Говорят, парашютисты видят, как на них надвигается земной шар с нарастающей по мере их падения скоростью, и чтобы записать слова, которые я только что произнес, мне следует быть особо внимательным, не пытаться утаить ни наивности, ни притворства, свойственных молитвам, это хуже, чем почести и выражения признательности. Написать слово «жертвоприношение» – это нечто совсем иное, ведь принести что-то в жертву, тем более, если это «что-то» твоя жизнь, означает увидеть, как мир исчезает с такой же скоростью, с какой земля надвигается на парашютиста, которого сейчас лишит жизни. Тот, кто жертвует своей единственной жизнью, должен иметь право на могильную плиту тишины и небытия, которая укроет его и поразит своей нереальностью любого, кто произнесет имя или напомнит о подвиге, ставшем причиной этой окончательной немоты.
Вспомнился вопрос Мубарака:
– Слушай, Жан, ведь экипаж – это коляска для пассажиров, да? И в то же время это военные в танке, например. Вот почему так?
Две недели спустя после изменения Мубараком диспозиции враги, то есть, бедуины и черкесы, напали ни спереди, ни с правого фланга, откуда можно вести продольный огонь, а сзади.
Многие фидаины были убиты, другие попали в плен к бедуиным и отправлены в лагерь Зарка в пустыне, а сириец-мусульманин с черной всклокоченной шевелюрой и такой же бородой убежал ночью и спасся.

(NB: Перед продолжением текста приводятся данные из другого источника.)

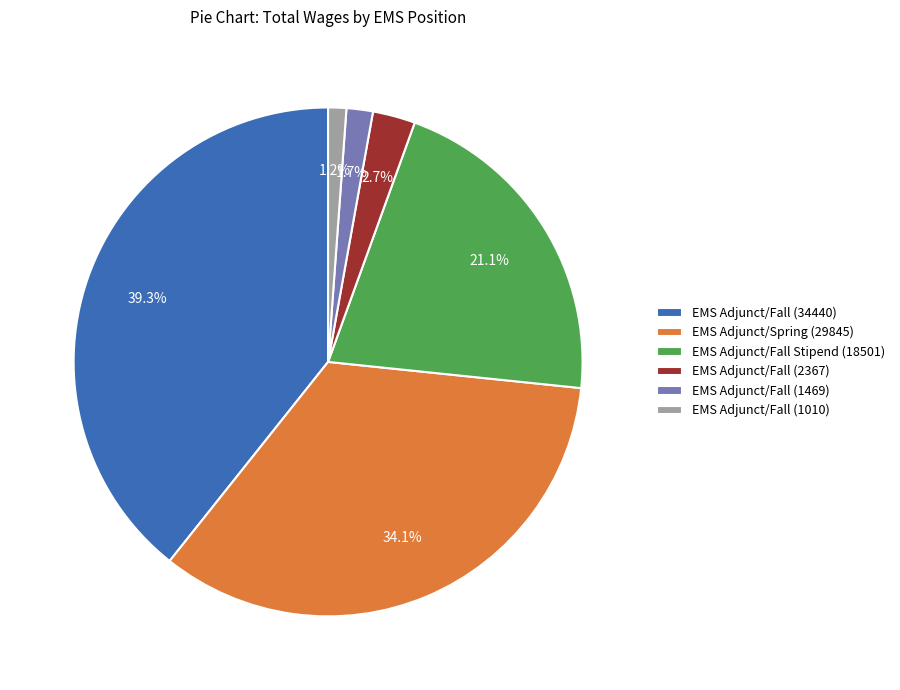

To the nearest percent, what percentage of the pie is EMS Adjunct/Fall (1010)?

1%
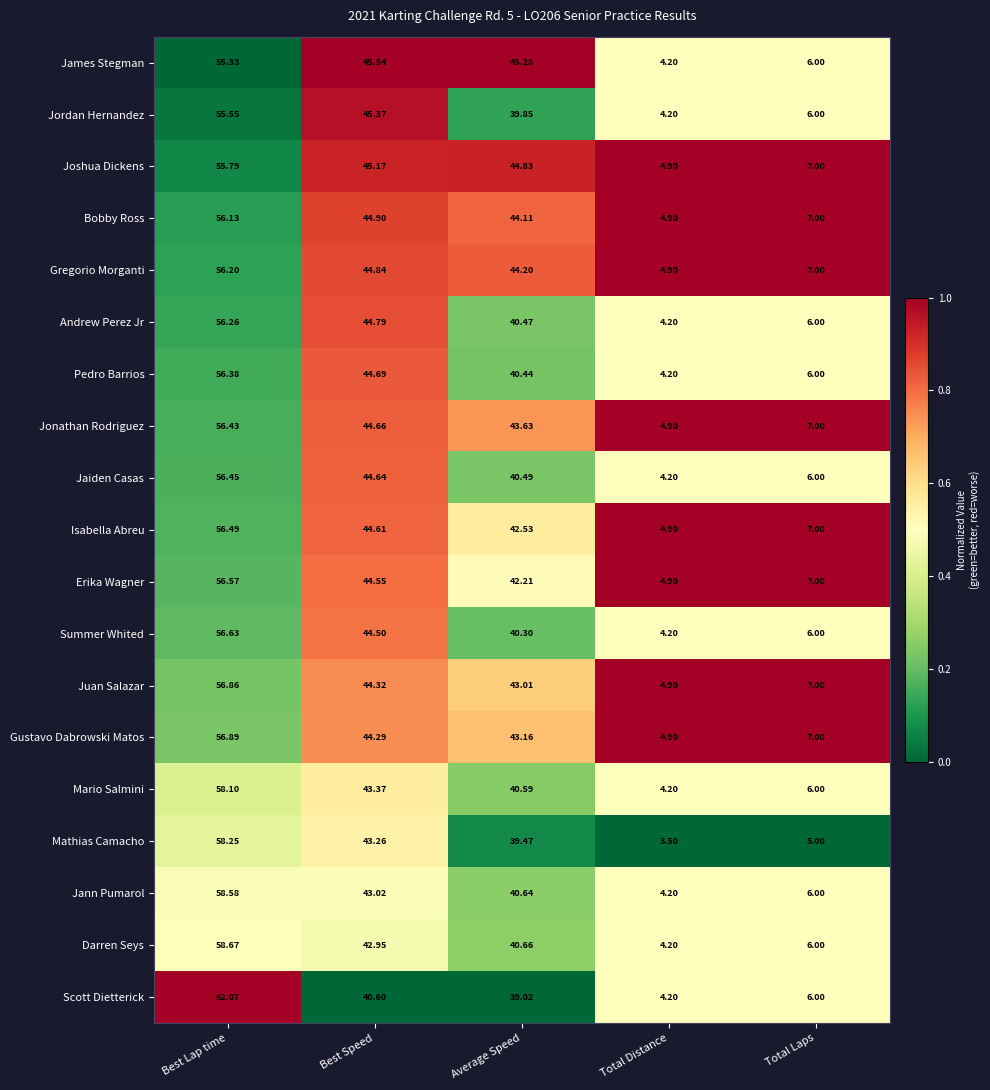

Where is Isabella Abreu nearest to the value 30?

Average Speed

Я узнал об этом, вернувшись из Бейрута.
Двенадцать лет спустя, в июле 1984, я возвратился в Аджлун. Крестьянское хозяйство было на том же месте, но владельцы поменялись. Было непросто объяснить им, каким образом я оказался здесь в 1971. Думаю, бывшие хозяева, пожилые мужчина и женщина, друзья палестинцев, бросили все, чтобы спастись, уйдя с фидаинами, а может, их убили и даже пытали их же соседи. Где они похоронены? На своей земле? Далеко? А возможно, во времена нашего с ними знакомства они были шпионами, хитрыми, как тот израильтянин, что симулировал безумие в Бейруте, где потом появился в униформе полковника ЦАХАЛа.
В Бейруте Мубарак ударился в загул, не зная, вероятно, о трагедии в Аджлуне.
Зимой во Франции иней на стеклах восхищает ребенка, разглядывающего белые причудливые папоротники, наблюдающего за их медленным, но неминуемым исчезновением под воздействием комнатного тепла и его собственного дыхания; проворство фидаинов, стремительно скрывшихся среди бела дня в зарослях кустарников на склоне, меня ошеломило, а еще помню хитрую белку, которая только что сидела во мху, а ее глазки то шарили вокруг, то останавливались на мне, и вот она уже раскачивается на ветке, выбрав самую шаткую, и ей там очень удобно. Всё радовало глаз. Само животное, его стремительность, хвост, дерево, камни, и я был всему этому причастен. Может, фидаины разыграли меня? И только теперь мне захотелось бы стать деревом, чтобы посмотреть со стороны, какими они были со мной? Кто был я среди них?